**本文**
私たち人間は「人工知能(AI)が進化して自分たちに牙を向くのでは?」と考えたりします。
AIの発達は、病気や貧困などさまざまな問題を解決する助けになるかもしれません。
しかし、AI技術の急速な進化により自ら進化を始めてしまうことで、遠い将来自分の意志を持ち、我々人類に対立するようになるかもしれないと今は亡き物理学者のスティーブン・ホーキング博士も「AIに潜む危険性」を指摘していました。
たしかに、シンギュラリティ(技術的特異点)に到達した後、AIどうなってしまうのかは分かりません。
ですが、この映画「オートマタ」を見ていると、危険なのは本当にAIなのか考えさせられます。
今回は、映画「オートマタ」をレビューします。
映画オートマタの予告動画
上記は映画オートマタの予告動画です。
映画オートマタは2014年公開のSFアクション映画
<規約1>ロボットは、いかなる生命体も傷つけてはならない。
<規約2>ロボットは、自身あるいは他のロボットを改造してはならない。この規約が破られたとき、人類の時代は終焉を迎える―。
「オートマタ」3/5ロードショー#オートマタhttps://t.co/9AkZKzgeKt— 映画『AUTOMATA オートマタ』公式 (@automata_movie) December 18, 2015
2014年公開のスペインとブルガリア合作のSFアクション映画で主役はアントニオ・バンデラス。
映画オートマタの監督・脚本
- 監督:ガベ・イバニェス
- 脚本:ガベ・イバニェス、イゴール・レガレタ、ハビエル・サンチェス・ドナーテ
映画オートマタの監督は、2008年に「シャッター・ラビリンス」で映画デビューしたガベ・イバニェス。

**資料抜粋**
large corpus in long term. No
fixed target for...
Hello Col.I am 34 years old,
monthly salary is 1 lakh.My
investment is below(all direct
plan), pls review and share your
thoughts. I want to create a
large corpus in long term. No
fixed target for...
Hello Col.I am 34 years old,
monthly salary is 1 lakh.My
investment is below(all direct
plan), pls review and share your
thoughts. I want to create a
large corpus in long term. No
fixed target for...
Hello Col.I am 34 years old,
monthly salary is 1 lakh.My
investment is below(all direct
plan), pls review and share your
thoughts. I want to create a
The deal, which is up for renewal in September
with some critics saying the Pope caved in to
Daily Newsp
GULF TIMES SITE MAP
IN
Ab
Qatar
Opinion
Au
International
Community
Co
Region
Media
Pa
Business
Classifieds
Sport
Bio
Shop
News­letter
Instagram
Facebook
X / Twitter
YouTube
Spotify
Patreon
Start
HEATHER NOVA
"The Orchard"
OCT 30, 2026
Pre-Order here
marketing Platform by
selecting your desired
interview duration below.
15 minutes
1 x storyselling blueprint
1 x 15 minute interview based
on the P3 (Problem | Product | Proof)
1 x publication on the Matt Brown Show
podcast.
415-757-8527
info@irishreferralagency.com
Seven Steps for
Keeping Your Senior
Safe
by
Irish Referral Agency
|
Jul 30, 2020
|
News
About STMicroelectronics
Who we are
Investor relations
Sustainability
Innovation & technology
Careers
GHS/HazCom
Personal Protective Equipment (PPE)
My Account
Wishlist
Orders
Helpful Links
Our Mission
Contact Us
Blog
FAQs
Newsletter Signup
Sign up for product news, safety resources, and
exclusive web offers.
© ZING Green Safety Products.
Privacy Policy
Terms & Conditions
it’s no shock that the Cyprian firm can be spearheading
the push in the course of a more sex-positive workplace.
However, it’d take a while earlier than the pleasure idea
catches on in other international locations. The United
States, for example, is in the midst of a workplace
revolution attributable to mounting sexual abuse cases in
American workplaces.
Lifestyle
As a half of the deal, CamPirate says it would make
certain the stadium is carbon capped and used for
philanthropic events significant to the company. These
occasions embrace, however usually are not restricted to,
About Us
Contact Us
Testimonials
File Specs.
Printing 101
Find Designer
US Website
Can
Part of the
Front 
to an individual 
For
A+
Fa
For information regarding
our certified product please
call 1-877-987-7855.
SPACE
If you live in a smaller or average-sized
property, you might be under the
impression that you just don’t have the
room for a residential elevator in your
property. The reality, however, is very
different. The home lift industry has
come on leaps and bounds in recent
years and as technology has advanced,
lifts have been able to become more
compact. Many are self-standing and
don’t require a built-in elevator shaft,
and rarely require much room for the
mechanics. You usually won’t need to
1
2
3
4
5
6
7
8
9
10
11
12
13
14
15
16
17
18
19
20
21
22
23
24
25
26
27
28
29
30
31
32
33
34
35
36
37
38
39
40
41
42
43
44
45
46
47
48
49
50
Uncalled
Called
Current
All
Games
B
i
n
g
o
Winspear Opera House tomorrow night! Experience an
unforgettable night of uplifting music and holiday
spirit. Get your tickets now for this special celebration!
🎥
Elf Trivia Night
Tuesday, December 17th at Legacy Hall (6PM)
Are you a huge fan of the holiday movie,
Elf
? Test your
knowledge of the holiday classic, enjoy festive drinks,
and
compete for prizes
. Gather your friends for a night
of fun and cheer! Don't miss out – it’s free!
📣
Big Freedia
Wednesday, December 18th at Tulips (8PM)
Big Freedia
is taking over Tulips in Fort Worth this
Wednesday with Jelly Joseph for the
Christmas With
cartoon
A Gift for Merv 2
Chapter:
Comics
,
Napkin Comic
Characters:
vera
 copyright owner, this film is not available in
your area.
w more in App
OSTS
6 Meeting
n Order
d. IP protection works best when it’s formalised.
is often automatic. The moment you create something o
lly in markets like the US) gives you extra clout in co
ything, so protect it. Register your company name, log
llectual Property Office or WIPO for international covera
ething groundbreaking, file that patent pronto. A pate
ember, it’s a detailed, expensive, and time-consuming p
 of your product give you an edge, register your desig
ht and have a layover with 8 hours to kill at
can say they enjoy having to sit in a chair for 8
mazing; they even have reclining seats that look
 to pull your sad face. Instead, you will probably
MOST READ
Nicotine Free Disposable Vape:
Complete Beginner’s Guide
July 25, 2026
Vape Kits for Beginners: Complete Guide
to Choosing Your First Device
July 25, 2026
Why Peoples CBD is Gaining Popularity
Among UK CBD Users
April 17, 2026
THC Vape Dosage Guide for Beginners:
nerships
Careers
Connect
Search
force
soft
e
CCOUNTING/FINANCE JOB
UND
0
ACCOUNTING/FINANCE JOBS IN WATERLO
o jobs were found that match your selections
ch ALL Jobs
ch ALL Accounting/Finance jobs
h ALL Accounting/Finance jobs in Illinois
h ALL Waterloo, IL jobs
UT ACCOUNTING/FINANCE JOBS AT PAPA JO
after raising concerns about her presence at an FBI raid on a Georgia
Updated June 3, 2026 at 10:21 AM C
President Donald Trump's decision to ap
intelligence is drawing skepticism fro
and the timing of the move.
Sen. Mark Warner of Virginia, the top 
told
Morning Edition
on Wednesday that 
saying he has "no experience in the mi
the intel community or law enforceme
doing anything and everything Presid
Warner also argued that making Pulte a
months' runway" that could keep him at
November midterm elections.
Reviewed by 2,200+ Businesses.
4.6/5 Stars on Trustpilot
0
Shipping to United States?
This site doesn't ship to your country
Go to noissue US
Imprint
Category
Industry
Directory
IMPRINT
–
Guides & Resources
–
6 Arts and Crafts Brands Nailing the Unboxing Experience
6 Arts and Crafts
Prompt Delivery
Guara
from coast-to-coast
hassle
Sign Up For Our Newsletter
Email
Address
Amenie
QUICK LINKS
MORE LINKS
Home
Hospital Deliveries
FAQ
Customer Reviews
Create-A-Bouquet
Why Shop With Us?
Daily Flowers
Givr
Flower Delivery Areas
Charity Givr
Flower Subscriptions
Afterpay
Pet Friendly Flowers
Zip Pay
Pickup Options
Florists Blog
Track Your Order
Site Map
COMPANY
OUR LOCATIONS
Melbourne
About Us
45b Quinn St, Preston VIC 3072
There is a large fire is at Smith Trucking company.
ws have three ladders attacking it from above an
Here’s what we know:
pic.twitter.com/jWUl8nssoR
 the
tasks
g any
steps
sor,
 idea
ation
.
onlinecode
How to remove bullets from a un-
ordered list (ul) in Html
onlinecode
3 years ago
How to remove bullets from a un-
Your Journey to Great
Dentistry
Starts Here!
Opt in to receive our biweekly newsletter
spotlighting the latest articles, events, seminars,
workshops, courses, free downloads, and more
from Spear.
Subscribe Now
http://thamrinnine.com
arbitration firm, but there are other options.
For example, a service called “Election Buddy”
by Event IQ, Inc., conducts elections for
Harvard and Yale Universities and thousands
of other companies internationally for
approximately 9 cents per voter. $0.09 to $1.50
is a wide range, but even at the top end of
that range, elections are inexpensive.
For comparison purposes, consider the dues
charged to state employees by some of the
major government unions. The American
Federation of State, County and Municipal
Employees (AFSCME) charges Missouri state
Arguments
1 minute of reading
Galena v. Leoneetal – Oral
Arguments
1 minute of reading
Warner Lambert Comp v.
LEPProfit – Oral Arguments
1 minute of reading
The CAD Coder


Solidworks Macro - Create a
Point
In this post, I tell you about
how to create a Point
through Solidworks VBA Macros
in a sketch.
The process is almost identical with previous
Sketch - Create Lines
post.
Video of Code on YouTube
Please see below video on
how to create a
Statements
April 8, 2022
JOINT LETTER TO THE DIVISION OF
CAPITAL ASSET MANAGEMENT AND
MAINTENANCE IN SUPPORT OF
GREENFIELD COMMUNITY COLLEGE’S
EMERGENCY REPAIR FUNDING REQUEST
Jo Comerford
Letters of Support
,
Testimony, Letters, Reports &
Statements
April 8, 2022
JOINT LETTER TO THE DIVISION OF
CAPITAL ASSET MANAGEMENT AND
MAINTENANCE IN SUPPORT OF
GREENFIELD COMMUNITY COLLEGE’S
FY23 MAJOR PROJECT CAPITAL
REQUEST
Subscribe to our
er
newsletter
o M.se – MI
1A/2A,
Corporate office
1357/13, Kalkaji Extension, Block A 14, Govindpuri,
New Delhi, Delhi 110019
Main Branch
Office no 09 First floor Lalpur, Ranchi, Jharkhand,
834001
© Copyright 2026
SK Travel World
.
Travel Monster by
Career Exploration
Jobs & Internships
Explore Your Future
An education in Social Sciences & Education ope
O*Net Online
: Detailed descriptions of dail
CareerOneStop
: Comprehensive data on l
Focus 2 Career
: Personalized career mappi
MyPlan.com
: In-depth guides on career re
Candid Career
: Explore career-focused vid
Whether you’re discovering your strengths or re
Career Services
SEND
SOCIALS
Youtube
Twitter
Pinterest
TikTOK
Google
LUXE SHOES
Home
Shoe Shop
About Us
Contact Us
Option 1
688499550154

**課題**
映画「オートマタ」のレビューについて、次の1.〜3.の記述が本文の内容と合っているかを「はい」か「いいえ」で答え、判断の決め手となる本文の語句をそのまま引用しなさい。
1. 映画「オートマタ」は、スペインとブルガリアの合作である。
2. 監督のガベ・イバニェスは、脚本には加わっていない。
3. ガベ・イバニェスは、2014年に映画デビューした。

**解答例**
1. はい。「2014年公開のスペインとブルガリア合作のSFアクション映画」
2. いいえ。「脚本:ガベ・イバニェス、イゴール・レガレタ、ハビエル・サンチェス・ドナーテ」
3. いいえ。「2008年に「シャッター・ラビリンス」で映画デビューした」